The Canadian Association for Girls In Science (CAGIS), which also includes non-binary and non-gender conforming individuals, is celebrating its 30th anniversary with the “OFF Limits” contest.
Their Lunar Rover STEM (Science, Technology, Engineering and Math) Challenge is asking Canadian students between ages 7 and 17 to create a lunar lander able to perform a special soft landing on camera.
Video submissions must have a single take showing the height of a drop, a lunar lander making the jump with a raw egg encased inside, and a “grand reveal”, in which the participant opens the lunar lander to show an intact egg. Details about the contest are available at girlsinscience.ca/Off-Limits/, and all entries must be submitted by October 10, 2022 — with the deadline set for 11:59 p.m. (Pacific time).
The contest is also linked with a new video series called “OFF Limits” that launched this summer, according to Larissa Vingilis-Jaremko, founder and president of CAGIS. In an interview with SkyNews, she said the series involves exploring exciting and off-limits locations, along with behind-the-scenes views.
“If you’re someone who’s ever wondered what’s behind the door that says ‘Do Not Enter’, or what happens when you press the big red button, then that’s what we do in this series,” said Vingilis-Jaremko.
The series recently took viewers to the “Mars Yard“, which is an outdoor play area for rover prototypes at the Canadian Space Agency headquarters just outside of Montreal, Que. Such yards are used all over the world (think NASA’s Jet Propulsion Laboratory, or centres affiliated with the European Space Agency) to assess how well rovers can perform in sandy and rugged conditions on the moon and Mars.
“We got to meet Canadian Space Agency engineer Chantel Dubois there, who explained what the Mars yard is and how it’s used,” said Vingilis-Jaremko, adding that “[Dubois also] introduced us to Juno, which is a lunar rover prototype.”

Juno is just one of a rover fleet the CSA funded in the wake of the 2008 recession, when the government of the day chose space rover technologies as one of the directions of stimulus funding.
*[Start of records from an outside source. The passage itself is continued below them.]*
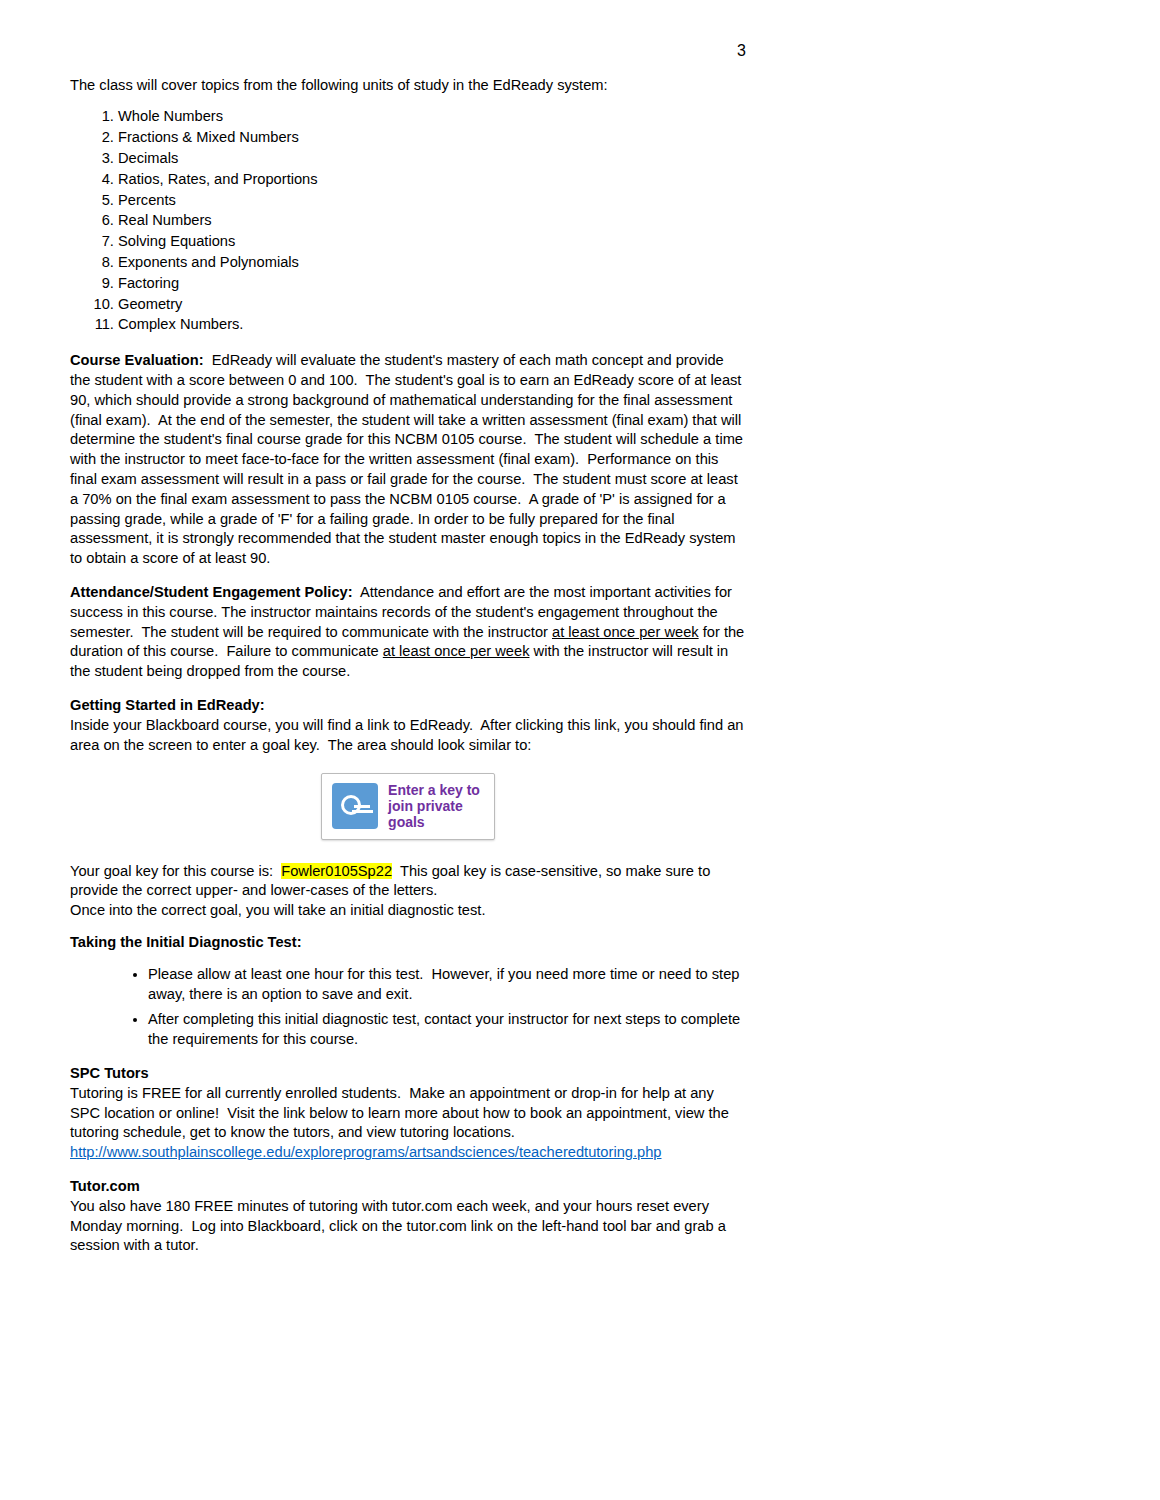3
The class will cover topics from the following units of study in the EdReady system:
Whole Numbers
Fractions & Mixed Numbers
Decimals
Ratios, Rates, and Proportions
Percents
Real Numbers
Solving Equations
Exponents and Polynomials
Factoring
Geometry
Complex Numbers.
Course Evaluation: EdReady will evaluate the student's mastery of each math concept and provide the student with a score between 0 and 100. The student's goal is to earn an EdReady score of at least 90, which should provide a strong background of mathematical understanding for the final assessment (final exam). At the end of the semester, the student will take a written assessment (final exam) that will determine the student's final course grade for this NCBM 0105 course. The student will schedule a time with the instructor to meet face-to-face for the written assessment (final exam). Performance on this final exam assessment will result in a pass or fail grade for the course. The student must score at least a 70% on the final exam assessment to pass the NCBM 0105 course. A grade of 'P' is assigned for a passing grade, while a grade of 'F' for a failing grade. In order to be fully prepared for the final assessment, it is strongly recommended that the student master enough topics in the EdReady system to obtain a score of at least 90.
Attendance/Student Engagement Policy: Attendance and effort are the most important activities for success in this course. The instructor maintains records of the student's engagement throughout the semester. The student will be required to communicate with the instructor at least once per week for the duration of this course. Failure to communicate at least once per week with the instructor will result in the student being dropped from the course.
Getting Started in EdReady:
Inside your Blackboard course, you will find a link to EdReady. After clicking this link, you should find an area on the screen to enter a goal key. The area should look similar to:
Enter a key to
join private
goals
Your goal key for this course is: Fowler0105Sp22 This goal key is case-sensitive, so make sure to provide the correct upper- and lower-cases of the letters.
Once into the correct goal, you will take an initial diagnostic test.
Taking the Initial Diagnostic Test:
Please allow at least one hour for this test. However, if you need more time or need to step away, there is an option to save and exit.
After completing this initial diagnostic test, contact your instructor for next steps to complete the requirements for this course.
SPC Tutors
Tutoring is FREE for all currently enrolled students. Make an appointment or drop-in for help at any SPC location or online! Visit the link below to learn more about how to book an appointment, view the tutoring schedule, get to know the tutors, and view tutoring locations.
http://www.southplainscollege.edu/exploreprograms/artsandsciences/teacheredtutoring.php
Tutor.com
You also have 180 FREE minutes of tutoring with tutor.com each week, and your hours reset every Monday morning. Log into Blackboard, click on the tutor.com link on the left-hand tool bar and grab a session with a tutor.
Juno’s field tests include climbing a Hawaiian volcano slope in 2010, and again in 2012.
It’s all valuable knowledge, as Canada gets ready to build its own moon rover that may launch later in the 2020s to explore the surface for real. Canada is a signatory to the NASA-led Artemis program that seeks to put boots on the moon sometime in the 2020s. A Canadian astronaut is slated to fly aboard Artemis 2, which will fly around the moon no sooner than 2024.
Canada, by the way, received its seat by paying for other robotics, such as a Canadarm3 robot arm to work on a future NASA space station called Gateway.
Practically speaking, all of these space projects mean jobs and opportunities for participants with CAGIS programs in the coming years, and that’s why Vingilis-Jaremko is so eager to offer opportunities like this.
“There are so many jobs out there that people don’t even realize exist, and there are so many different aspects to science and to space science. We’re trying to expose youth to something new, and inspire their interest in that.”
This biweekly column by Canadian science and space journalist Elizabeth Howell focuses on a trending news topic in Canadian astronomy and space.